Danish Dinner Services
– from Delightful Flowers to Raw Glazes
29 August 2021 – 15 May 2022
The choice of a dinner service is rarely a question of functionality only. It is also an aesthetic choice to beautify our everyday life. As time passes, the dinner services of the home will become increasingly significant. The more they are used, the more tales they will tell.
Dinner services are not just dinner services! They are carriers of meaning and substance and they vary when it comes to material, shape, colour, and decoration. Created under different circumstances by both artists, architects and designers who have varyingly emphasized either the wow factor, aesthetics, or functionality.

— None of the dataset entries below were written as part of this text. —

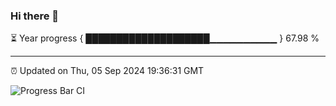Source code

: ### Hi there 👋

⏳ Year progress { ████████████████████▁▁▁▁▁▁▁▁▁▁ } 67.98 %

---

⏰ Updated on Thu, 05 Sep 2024 19:36:31 GMT

![Progress Bar CI](https://github.com/IshwaranRudhara/GIT-ACTION/workflows/Progress%20Bar%20CI/badge.svg)
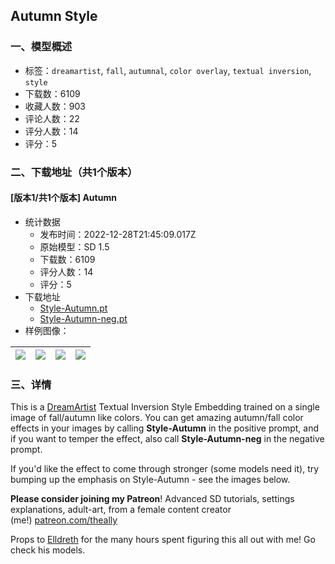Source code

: ## Autumn Style
### 一、模型概述

- 标签：`dreamartist`, `fall`, `autumnal`, `color overlay`, `textual inversion`, `style`
- 下载数：6109
- 收藏人数：903
- 评论人数：22
- 评分人数：14
- 评分：5

### 二、下载地址（共1个版本）

#### [版本1/共1个版本] Autumn

- 统计数据
  - 发布时间：2022-12-28T21:45:09.017Z
  - 原始模型：SD 1.5
  - 下载数：6109
  - 评分人数：14
  - 评分：5
- 下载地址
  - [Style-Autumn.pt](https://civitai.com/api/download/models/2375)
  - [Style-Autumn-neg.pt](https://civitai.com/api/download/models/2375?type=Negative&format=Other)
- 样例图像：

| <img src="https://image.civitai.com/xG1nkqKTMzGDvpLrqFT7WA/729c0789-44c5-42af-22f7-31da5c56e800/width=450/17682.jpeg" /> | <img src="https://image.civitai.com/xG1nkqKTMzGDvpLrqFT7WA/31140b6a-9a1c-4d16-b076-15d9b5738600/width=450/17681.jpeg" /> | <img src="https://image.civitai.com/xG1nkqKTMzGDvpLrqFT7WA/c89f7dc2-68e6-4f25-e0ef-fdcdd0939700/width=450/17680.jpeg" /> | <img src="https://image.civitai.com/xG1nkqKTMzGDvpLrqFT7WA/b9551b1c-453a-4dcb-5c8a-8cabbe4f7e00/width=450/17679.jpeg" /> |
| ---- | ---- | ---- | ---- |


### 三、详情
<p>This is a <a href="https://github.com/7eu7d7/DreamArtist-stable-diffusion" rel="ugc" target="_blank">DreamArtist</a> Textual Inversion Style Embedding trained on a single image of fall/autumn like colors. You can get amazing autumn/fall color effects in your images by calling <strong>Style-Autumn</strong> in the positive prompt, and if you want to temper the effect, also call <strong>Style-Autumn-neg</strong> in the negative prompt.</p><p>If you'd like the effect to come through stronger (some models need it), try bumping up the emphasis on Style-Autumn - see the images below.</p><p><strong>Please consider joining my Patreon</strong>! Advanced SD tutorials, settings explanations, adult-art, from a female content creator (me!) <a href="patreon.com/theally" rel="ugc" target="_blank">patreon.com/theally</a></p><p>Props to <a href="https://civitai.com/user/Elldreth" rel="ugc" target="_blank">Elldreth</a> for the many hours spent figuring this all out with me! Go check his models.</p>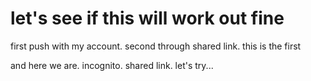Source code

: # let's see if this will work out fine

first push with my account. second through shared link. this is the first

and here we are. incognito. shared link. let's try...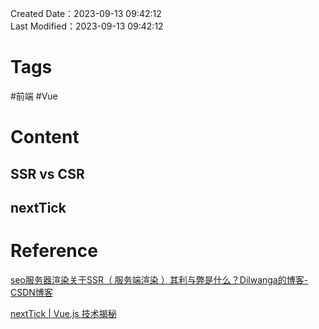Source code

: Created Date：2023-09-13 09:42:12  
Last Modified：2023-09-13 09:42:12

# Tags

#前端 #Vue

# Content

## SSR vs CSR

## nextTick

# Reference

[seo服务器渲染关于SSR（ 服务端渲染 ）其利与弊是什么？Dilwanga的博客-CSDN博客](https://blog.csdn.net/weixin_42177768/article/details/113317070)

[nextTick | Vue.js 技术揭秘](https://ustbhuangyi.github.io/vue-analysis/v2/reactive/next-tick.html#nexttick)
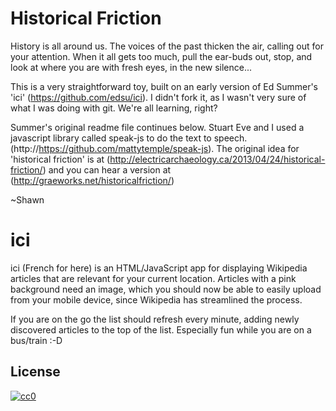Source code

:Historical Friction
==

History is all around us. The voices of the past thicken the air, calling out for your attention. When it all gets too much, pull the ear-buds out, stop, and look at where you are with fresh eyes, in the new silence...

This is a very straightforward toy, built on an early version of Ed Summer's 'ici' (https://github.com/edsu/ici). I didn't fork it, as I wasn't very sure of what I was doing with git. We're all learning, right?

Summer's original readme file continues below. Stuart Eve and I used a javascript library called speak-js to do the text to speech. (http://https://github.com/mattytemple/speak-js). The original idea for 'historical friction' is at (http://electricarchaeology.ca/2013/04/24/historical-friction/) and you can hear a version at (http://graeworks.net/historicalfriction/)

~Shawn 


ici
===

ici (French for here) is an HTML/JavaScript app for displaying Wikipedia 
articles that are relevant for your current location. Articles with a pink
background need an image, which you should now be able to easily upload
from your mobile device, since Wikipedia has streamlined the process.

If you are on the go the list should refresh every minute, adding newly
discovered articles to the top of the list. Especially fun while you are
on a bus/train :-D

License
-------

[![cc0](http://i.creativecommons.org/p/zero/1.0/88x31.png)](http://creativecommons.org/publicdomain/zero/1.0/)
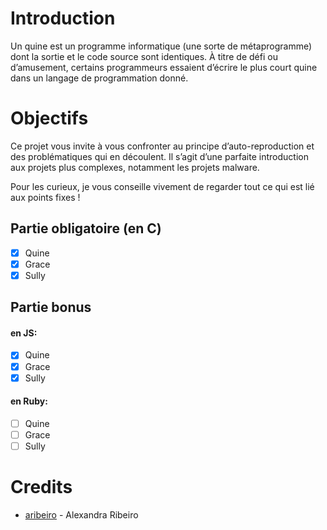 # Introduction
 
Un quine est un programme informatique (une sorte de métaprogramme) dont la sortie
et le code source sont identiques. À titre de défi ou d’amusement, certains programmeurs
essaient d’écrire le plus court quine dans un langage de programmation donné.

# Objectifs
Ce projet vous invite à vous confronter au principe d’auto-reproduction et des problématiques
qui en découlent. Il s’agit d’une parfaite introduction aux projets plus complexes,
notamment les projets malware.

Pour les curieux, je vous conseille vivement de regarder tout ce qui est lié aux points
fixes !

## Partie obligatoire (en C)

- [x] Quine
- [x] Grace
- [x] Sully

## Partie bonus 

#### en JS:
- [x] Quine
- [x] Grace
- [x] Sully

#### en Ruby:
- [ ] Quine
- [ ] Grace
- [ ] Sully

# Credits
* [aribeiro](https://github.com/AlexandraRibeiro) - Alexandra Ribeiro
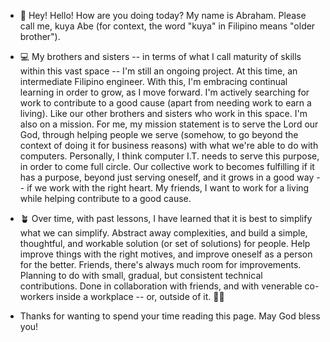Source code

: - 👋  Hey! Hello! How are you doing today? My name is Abraham. Please call me, kuya Abe (for context, the word "kuya" in Filipino means "older brother").

- 💻  My brothers and sisters -- in terms of what I call maturity of skills within this vast space -- I'm still an ongoing project. At this time, an intermediate Filipino engineer. With this, I'm embracing continual learning in order to grow, as I move forward. I'm actively searching for work to contribute to a good cause (apart from needing work to earn a living). Like our other brothers and sisters who work in this space. I'm also on a mission. For me, my mission statement is to serve the Lord our God, through helping people we serve (somehow, to go beyond the context of doing it for business reasons) with what we're able to do with computers. Personally, I think computer I.T. needs to serve this purpose, in order to come full circle. Our collective work to becomes fulfilling if it has a purpose, beyond just serving oneself, and it grows in a good way -- if we work with the right heart. My friends, I want to work for a living while helping contribute to a good cause.

- 🪴 Over time, with past lessons, I have learned that it is best to simplify what we can simplify. Abstract away complexities, and build a simple, thoughtful, and workable solution (or set of solutions) for people. Help improve things with the right motives, and improve oneself as a person for the better. Friends, there's always much room for improvements. Planning to do with small, gradual, but consistent technical contributions. Done in collaboration with friends, and with venerable co-workers inside a workplace -- or, outside of it. 👷‍♂️

- Thanks for wanting to spend your time reading this page. May God bless you!

<!---
abormate/abormate is a ✨ special ✨ repository because its `README.md` (this file) appears on your GitHub profile.
You can click the Preview link to take a look at your changes.
--->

The Danish dinner services thus represent a rich cultural heritage and reflect the socio-cultural development in Denmark. From the conspicuously magnificent dinner services to the popular services which have united us in both everyday life and at parties for generations.
During the 1800s and the 1900s, the luxurious services, which were complicated to produce, were reserved for the royal family and the aristocracy. In step with new production and business methods, the dinner services found their way from the upper social classes to ordinary homes.
In 2010, CLAY Museum of Ceramic Art accepted the donation of the historic Royal Copenhagen Collection. This collection includes both dinner services and coffee services made of porcelain, stoneware, or faience. These services are the core elements of this exhibition.
Through 20 selected dinner services, the exhibition narrates the history of the services. From the first delicate sketches to the day when the finished plates and cups are put on the table ready to create storytelling in the Danish homes.